With 2 x RTX-3090, the error was thrown by GPU 0.

/home/me/.conda/envs/pcdet/lib/python3.11/site-packages/torch/autograd/__init__.py:200: UserWarning: Error detected in ConvolutionBackward0. Traceback of forward call that caused the error:
  File "/home/me/tmp/OpenPCDet/tools/train.py", line 246, in <module>
    main()
  File "/home/me/.conda/envs/pcdet/lib/python3.11/site-packages/torch/distributed/elastic/multiprocessing/errors/__init__.py", line 346, in wrapper
    return f(*args, **kwargs)
  File "/home/me/tmp/OpenPCDet/tools/train.py", line 190, in main
    train_model(
  File "/home/me/tmp/OpenPCDet/tools/train_utils/train_utils.py", line 225, in train_model
    accumulated_iter = train_one_epoch(
  File "/home/me/tmp/OpenPCDet/tools/train_utils/train_utils.py", line 81, in train_one_epoch
    loss, tb_dict, disp_dict = model_func(model, batch)
  File "/home/me/tmp/OpenPCDet/tools/../pcdet/models/__init__.py", line 44, in model_func
    ret_dict, tb_dict, disp_dict = model(batch_dict)
  File "/home/me/.conda/envs/pcdet/lib/python3.11/site-packages/torch/nn/modules/module.py", line 1501, in _call_impl
    return forward_call(*args, **kwargs)
  File "/home/me/.conda/envs/pcdet/lib/python3.11/site-packages/torch/nn/parallel/distributed.py", line 1156, in forward
    output = self._run_ddp_forward(*inputs, **kwargs)
  File "/home/me/.conda/envs/pcdet/lib/python3.11/site-packages/torch/nn/parallel/distributed.py", line 1110, in _run_ddp_forward
    return module_to_run(*inputs[0], **kwargs[0])  # type: ignore[index]
  File "/home/me/.conda/envs/pcdet/lib/python3.11/site-packages/torch/nn/modules/module.py", line 1501, in _call_impl
    return forward_call(*args, **kwargs)
  File "/home/me/tmp/OpenPCDet/tools/../pcdet/models/detectors/centerpoint.py", line 14, in forward
    batch_dict = cur_module(batch_dict)
  File "/home/me/.conda/envs/pcdet/lib/python3.11/site-packages/torch/nn/modules/module.py", line 1501, in _call_impl
    return forward_call(*args, **kwargs)
  File "/home/me/tmp/OpenPCDet/tools/../pcdet/models/dense_heads/center_head.py", line 391, in forward
    pred_dicts.append(head(x))
  File "/home/me/.conda/envs/pcdet/lib/python3.11/site-packages/torch/nn/modules/module.py", line 1501, in _call_impl
    return forward_call(*args, **kwargs)
  File "/home/me/tmp/OpenPCDet/tools/../pcdet/models/dense_heads/center_head.py", line 44, in forward
    ret_dict[cur_name] = self.__getattr__(cur_name)(x)

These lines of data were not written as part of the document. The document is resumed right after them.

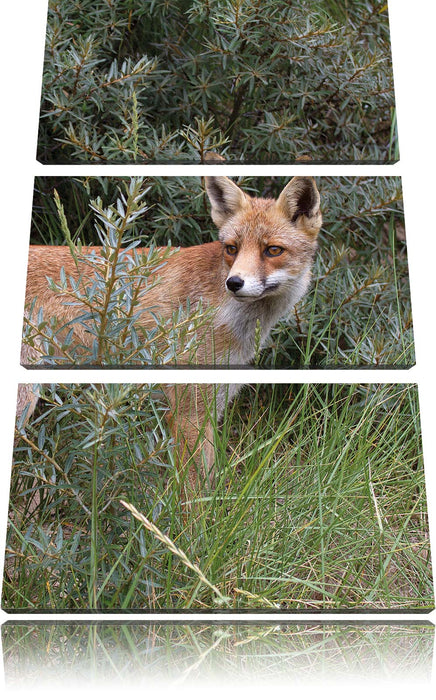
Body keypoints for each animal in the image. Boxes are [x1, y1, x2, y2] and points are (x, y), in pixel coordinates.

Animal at [18, 178, 322, 500]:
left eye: (273, 250)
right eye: (232, 248)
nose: (234, 283)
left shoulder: (211, 408)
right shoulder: (188, 411)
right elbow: (192, 496)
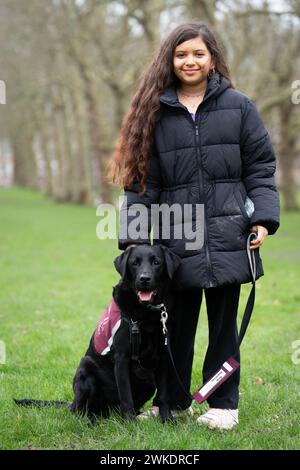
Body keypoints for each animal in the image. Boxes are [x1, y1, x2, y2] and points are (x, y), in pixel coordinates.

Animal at [15, 244, 180, 424]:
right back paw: (92, 421)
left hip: (148, 381)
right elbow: (126, 396)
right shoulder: (122, 358)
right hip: (86, 371)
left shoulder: (163, 355)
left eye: (156, 262)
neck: (145, 314)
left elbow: (163, 395)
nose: (144, 279)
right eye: (134, 263)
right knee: (82, 411)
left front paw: (167, 420)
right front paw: (130, 424)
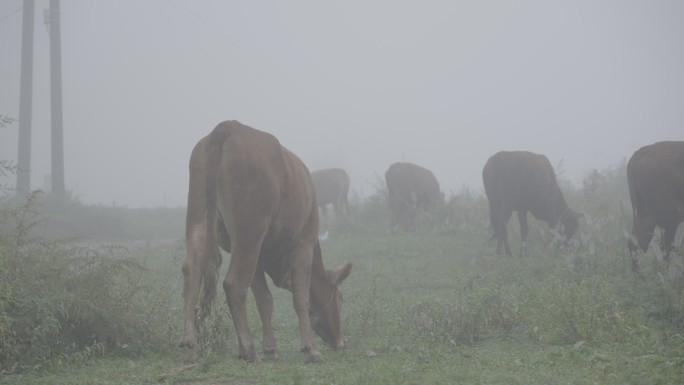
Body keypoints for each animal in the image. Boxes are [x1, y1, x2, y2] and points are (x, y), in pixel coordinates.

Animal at [180, 121, 352, 364]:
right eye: (341, 298)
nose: (341, 341)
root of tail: (228, 127)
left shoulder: (258, 257)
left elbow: (265, 300)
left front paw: (270, 349)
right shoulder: (303, 245)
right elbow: (301, 297)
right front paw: (311, 349)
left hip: (200, 218)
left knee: (192, 271)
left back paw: (190, 346)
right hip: (248, 234)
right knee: (234, 284)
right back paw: (248, 349)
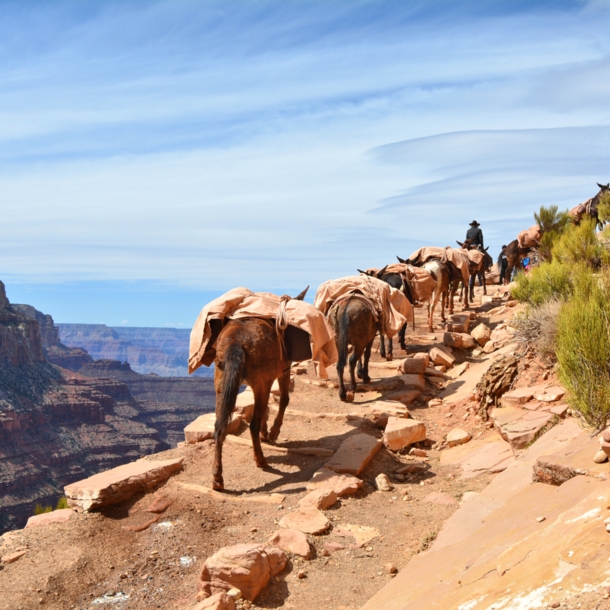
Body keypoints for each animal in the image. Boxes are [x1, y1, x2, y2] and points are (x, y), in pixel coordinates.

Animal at [214, 284, 308, 490]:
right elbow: (284, 400)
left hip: (222, 387)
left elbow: (265, 409)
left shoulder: (264, 383)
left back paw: (217, 479)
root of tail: (236, 341)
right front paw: (273, 432)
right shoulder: (282, 372)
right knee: (252, 425)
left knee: (219, 426)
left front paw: (267, 433)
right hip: (259, 385)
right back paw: (261, 460)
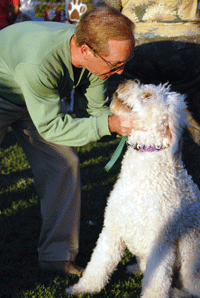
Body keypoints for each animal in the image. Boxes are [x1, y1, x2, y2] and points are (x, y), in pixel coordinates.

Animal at [65, 79, 200, 298]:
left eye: (147, 95)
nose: (123, 81)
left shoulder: (160, 242)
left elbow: (156, 282)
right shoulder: (112, 228)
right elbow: (98, 264)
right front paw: (82, 288)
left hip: (190, 257)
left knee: (189, 287)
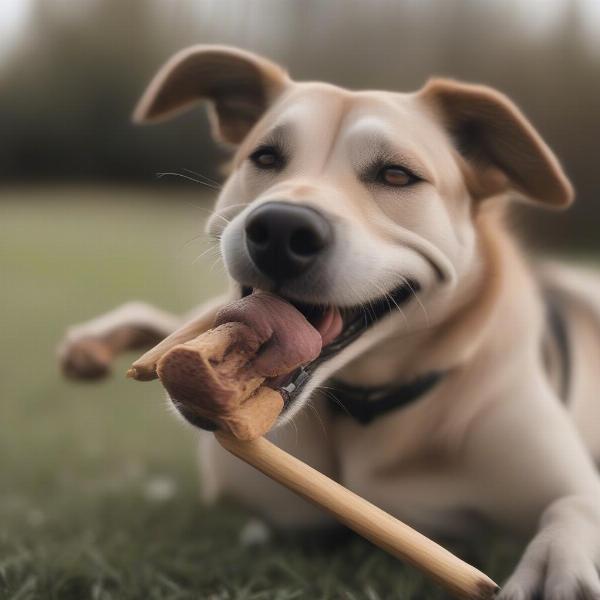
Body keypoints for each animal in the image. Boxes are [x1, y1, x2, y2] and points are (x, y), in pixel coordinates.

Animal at [57, 47, 600, 600]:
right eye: (265, 157)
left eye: (397, 175)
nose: (281, 228)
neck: (367, 409)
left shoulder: (562, 476)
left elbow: (572, 508)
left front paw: (555, 565)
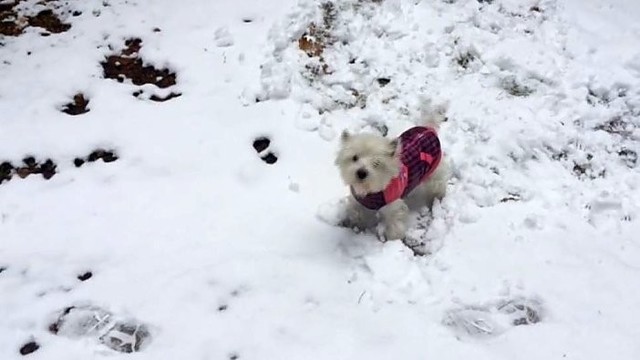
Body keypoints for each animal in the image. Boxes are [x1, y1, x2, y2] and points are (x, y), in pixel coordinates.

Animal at [336, 102, 450, 240]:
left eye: (376, 163)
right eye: (354, 158)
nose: (361, 173)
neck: (371, 192)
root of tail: (429, 128)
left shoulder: (393, 207)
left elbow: (394, 224)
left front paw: (392, 239)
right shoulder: (358, 201)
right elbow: (356, 212)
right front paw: (355, 224)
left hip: (434, 173)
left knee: (438, 186)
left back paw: (436, 199)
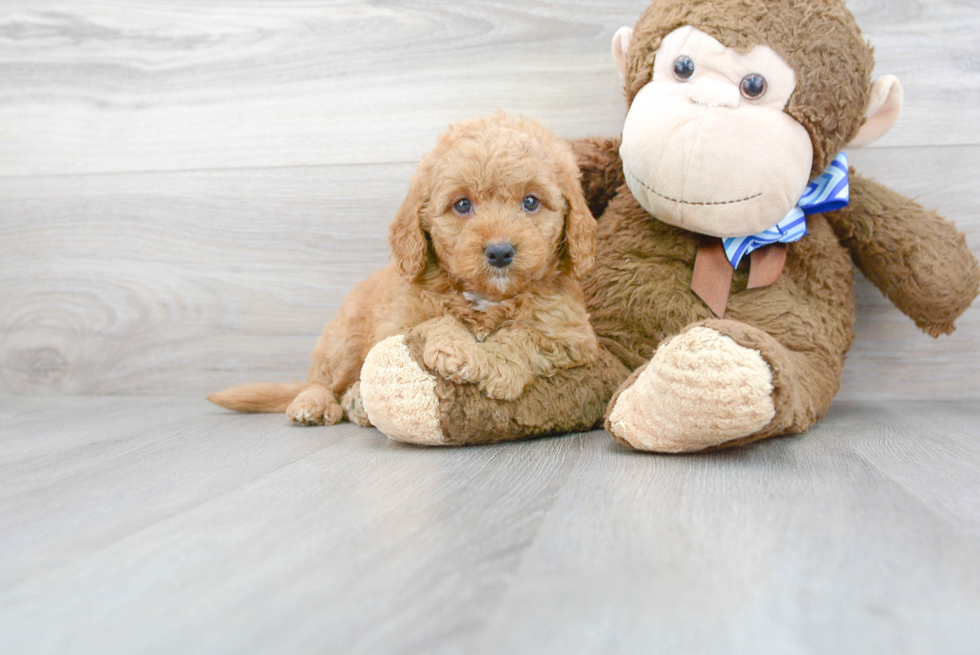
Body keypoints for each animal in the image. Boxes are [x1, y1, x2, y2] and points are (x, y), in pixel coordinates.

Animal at [209, 111, 596, 430]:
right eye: (462, 205)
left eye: (531, 202)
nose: (500, 252)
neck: (486, 296)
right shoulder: (396, 324)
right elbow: (434, 321)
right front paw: (459, 350)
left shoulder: (573, 337)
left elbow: (525, 336)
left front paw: (497, 367)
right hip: (344, 341)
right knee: (323, 380)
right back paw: (315, 403)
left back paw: (356, 403)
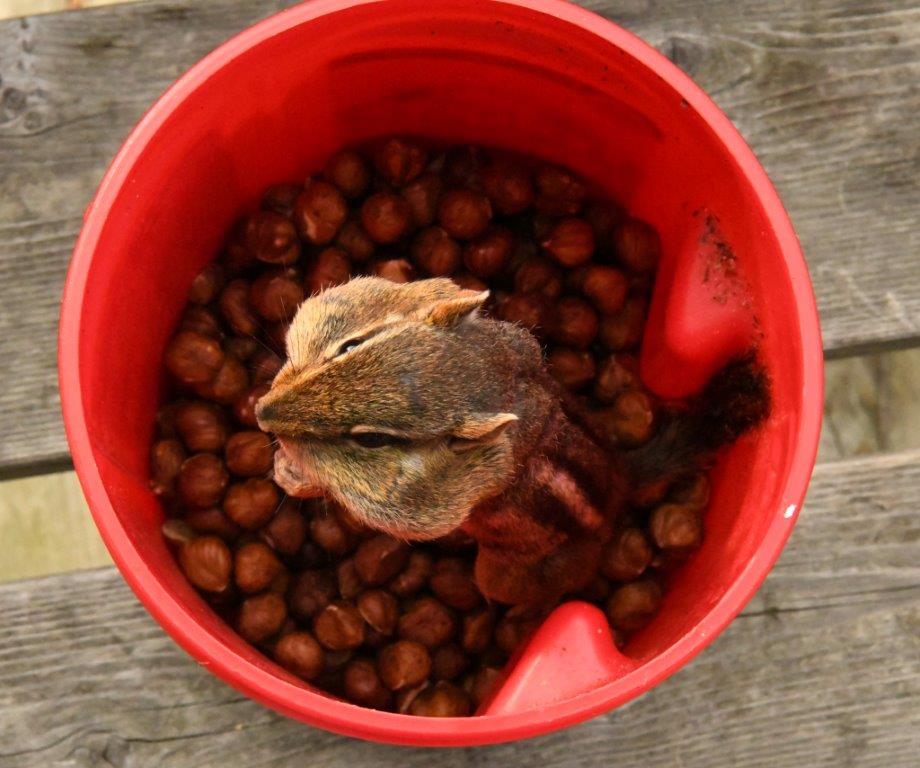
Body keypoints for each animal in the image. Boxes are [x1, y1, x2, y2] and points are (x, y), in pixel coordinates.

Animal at [255, 276, 770, 606]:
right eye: (351, 346)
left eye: (373, 440)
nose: (262, 414)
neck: (486, 377)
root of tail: (623, 478)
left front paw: (292, 473)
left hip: (509, 574)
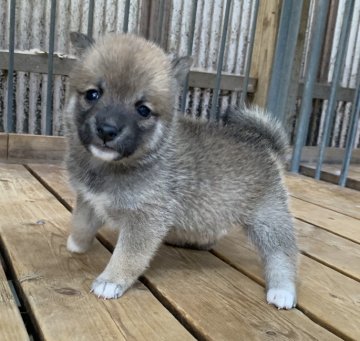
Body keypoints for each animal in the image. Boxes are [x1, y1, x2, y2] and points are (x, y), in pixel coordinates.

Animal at [64, 31, 298, 308]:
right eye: (93, 94)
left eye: (143, 110)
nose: (107, 130)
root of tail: (267, 145)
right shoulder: (89, 199)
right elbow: (82, 223)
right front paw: (76, 244)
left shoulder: (144, 220)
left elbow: (127, 255)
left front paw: (111, 280)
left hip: (269, 220)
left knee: (282, 253)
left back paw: (283, 290)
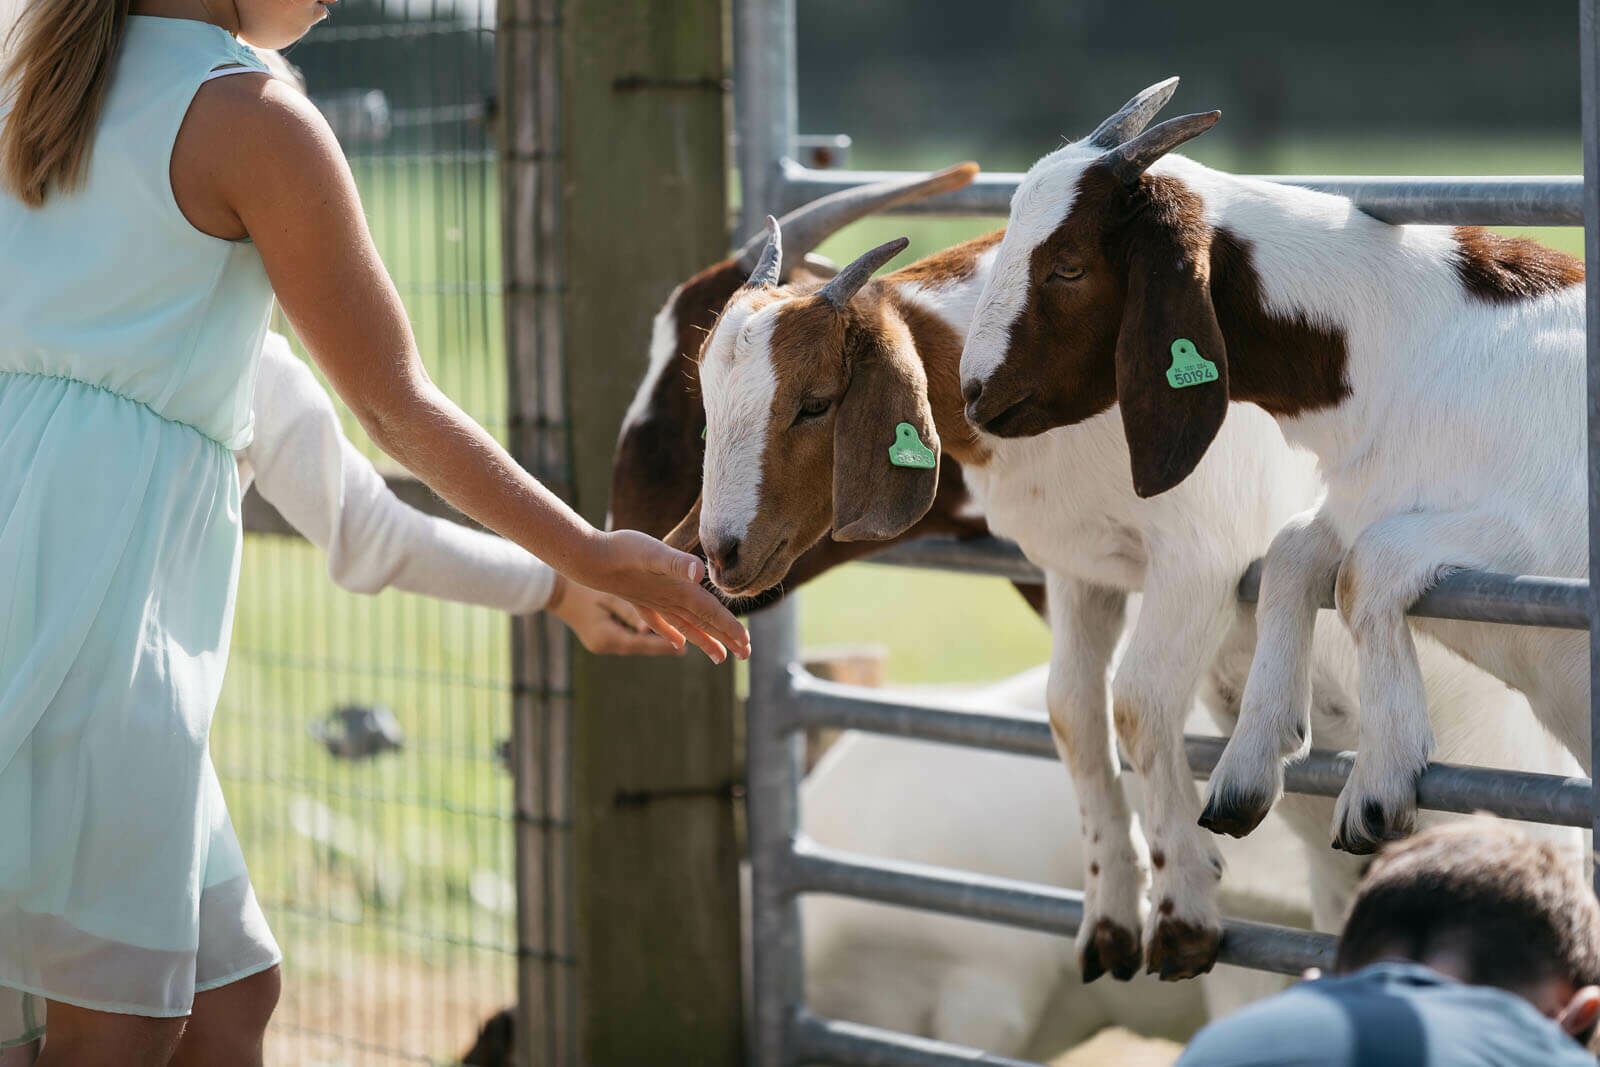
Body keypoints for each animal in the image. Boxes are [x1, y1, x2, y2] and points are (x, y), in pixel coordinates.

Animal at [953, 79, 1593, 857]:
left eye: (1069, 267)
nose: (973, 392)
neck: (1414, 345)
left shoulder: (1532, 539)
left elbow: (1364, 567)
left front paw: (1378, 785)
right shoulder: (1358, 499)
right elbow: (1292, 553)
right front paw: (1249, 769)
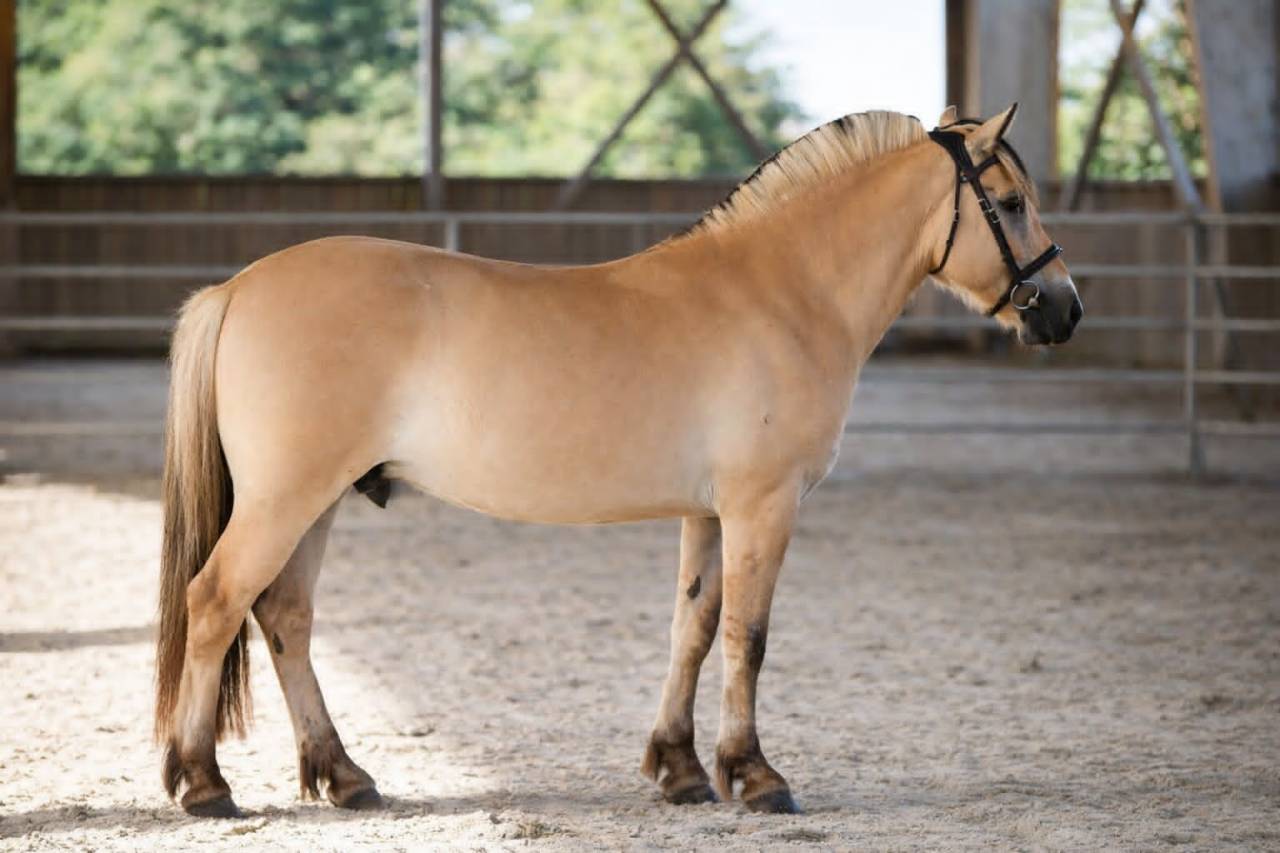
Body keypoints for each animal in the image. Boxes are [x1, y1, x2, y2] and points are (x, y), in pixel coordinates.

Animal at [154, 104, 1081, 818]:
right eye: (1009, 202)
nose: (1063, 309)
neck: (785, 291)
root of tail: (237, 288)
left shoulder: (709, 511)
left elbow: (694, 627)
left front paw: (680, 769)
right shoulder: (763, 504)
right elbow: (748, 636)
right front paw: (756, 776)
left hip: (318, 500)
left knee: (284, 616)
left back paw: (344, 776)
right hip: (286, 498)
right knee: (216, 600)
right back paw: (204, 783)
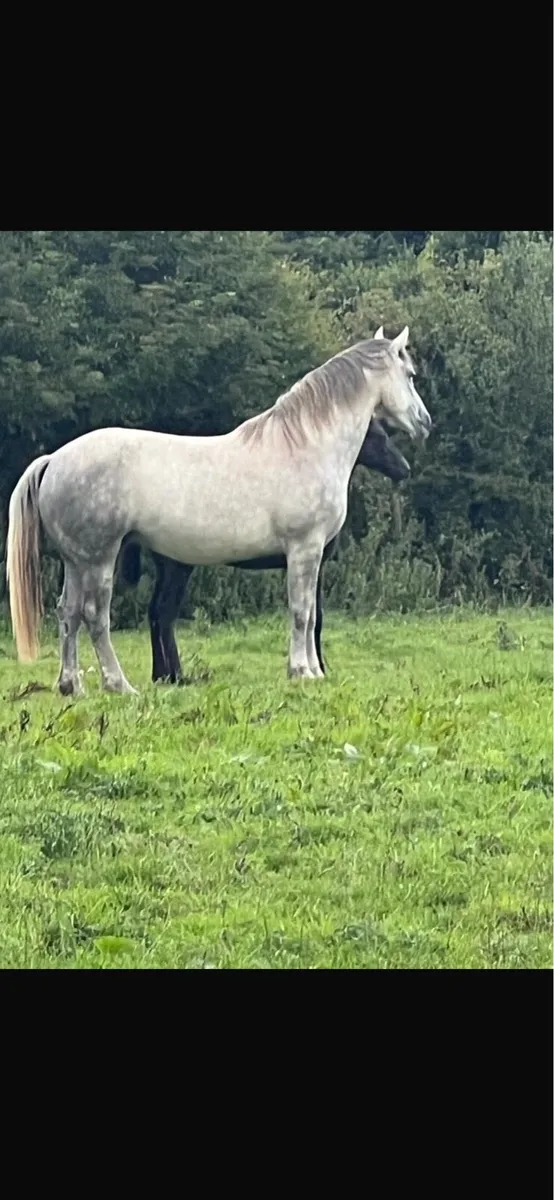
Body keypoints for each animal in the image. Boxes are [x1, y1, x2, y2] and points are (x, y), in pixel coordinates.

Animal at [119, 418, 411, 684]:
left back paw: (162, 675)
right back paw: (177, 676)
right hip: (178, 567)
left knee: (156, 613)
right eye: (377, 436)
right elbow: (314, 616)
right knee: (164, 614)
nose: (403, 469)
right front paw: (316, 668)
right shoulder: (310, 560)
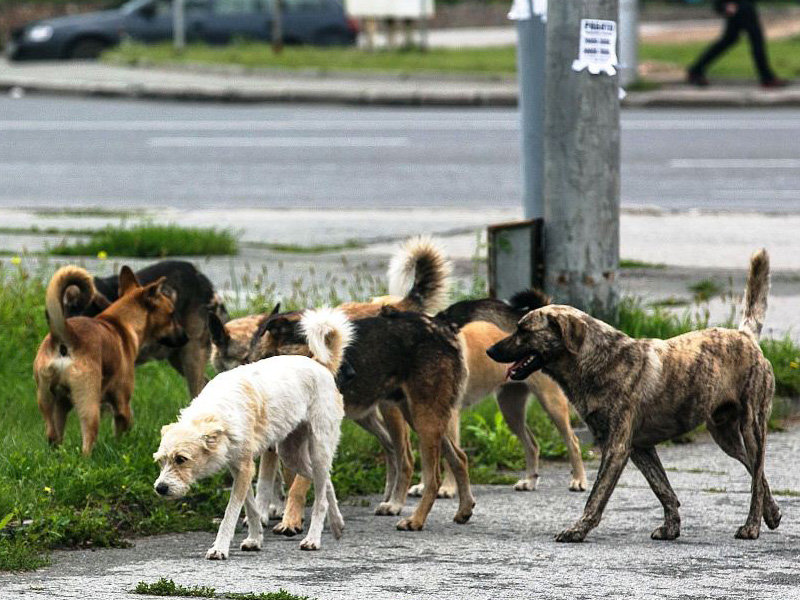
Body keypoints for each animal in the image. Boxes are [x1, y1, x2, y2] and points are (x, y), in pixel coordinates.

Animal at [34, 264, 188, 452]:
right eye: (171, 314)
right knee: (87, 439)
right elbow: (122, 430)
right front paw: (122, 448)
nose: (186, 337)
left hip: (48, 402)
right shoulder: (122, 405)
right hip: (89, 405)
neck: (121, 322)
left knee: (52, 435)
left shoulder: (62, 405)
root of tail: (65, 335)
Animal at [153, 310, 354, 556]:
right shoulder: (240, 469)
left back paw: (313, 538)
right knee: (325, 483)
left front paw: (220, 548)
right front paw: (255, 539)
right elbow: (251, 508)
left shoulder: (245, 469)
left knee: (320, 498)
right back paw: (336, 524)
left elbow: (231, 513)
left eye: (181, 459)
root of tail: (320, 365)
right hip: (292, 455)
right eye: (160, 461)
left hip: (318, 448)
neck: (217, 412)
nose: (160, 488)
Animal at [488, 250, 780, 544]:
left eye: (523, 330)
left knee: (756, 476)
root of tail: (745, 336)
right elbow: (663, 488)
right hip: (724, 435)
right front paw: (671, 527)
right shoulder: (640, 448)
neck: (598, 360)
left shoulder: (616, 448)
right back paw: (772, 512)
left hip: (752, 427)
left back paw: (752, 526)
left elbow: (596, 496)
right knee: (757, 472)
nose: (489, 350)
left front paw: (577, 529)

  File "/home/me/.conda/envs/pcdet/lib/python3.11/site-packages/torch/nn/modules/module.py", line 1501, in _call_impl
    return forward_call(*args, **kwargs)
  File "/home/me/.conda/envs/pcdet/lib/python3.11/site-packages/torch/nn/modules/container.py", line 217, in forward
    input = module(input)
  File "/home/me/.conda/envs/pcdet/lib/python3.11/site-packages/torch/nn/modules/module.py", line 1501, in _call_impl
    return forward_call(*args, **kwargs)
  File "/home/me/.conda/envs/pcdet/lib/python3.11/site-packages/torch/nn/modules/conv.py", line 463, in forward
    return self._conv_forward(input, self.weight, self.bias)
  File "/home/me/.conda/envs/pcdet/lib/python3.11/site-packages/torch/nn/modules/conv.py", line 459, in _conv_forward
    return F.conv2d(input, weight, bias, self.stride,
 (Triggered internally at /opt/conda/conda-bld/pytorch_1682343995622/work/torch/csrc/autograd/python_anomaly_mode.cpp:114.)
  Variable._execution_engine.run_backward(  # Calls into the C++ engine to run the backward pass

It shows that the problem occur at the dense_head. Since i have not go through the code, and just want to reproduce the results the README.md post, i need the help to tell what happen for the code position to turn into NaN output.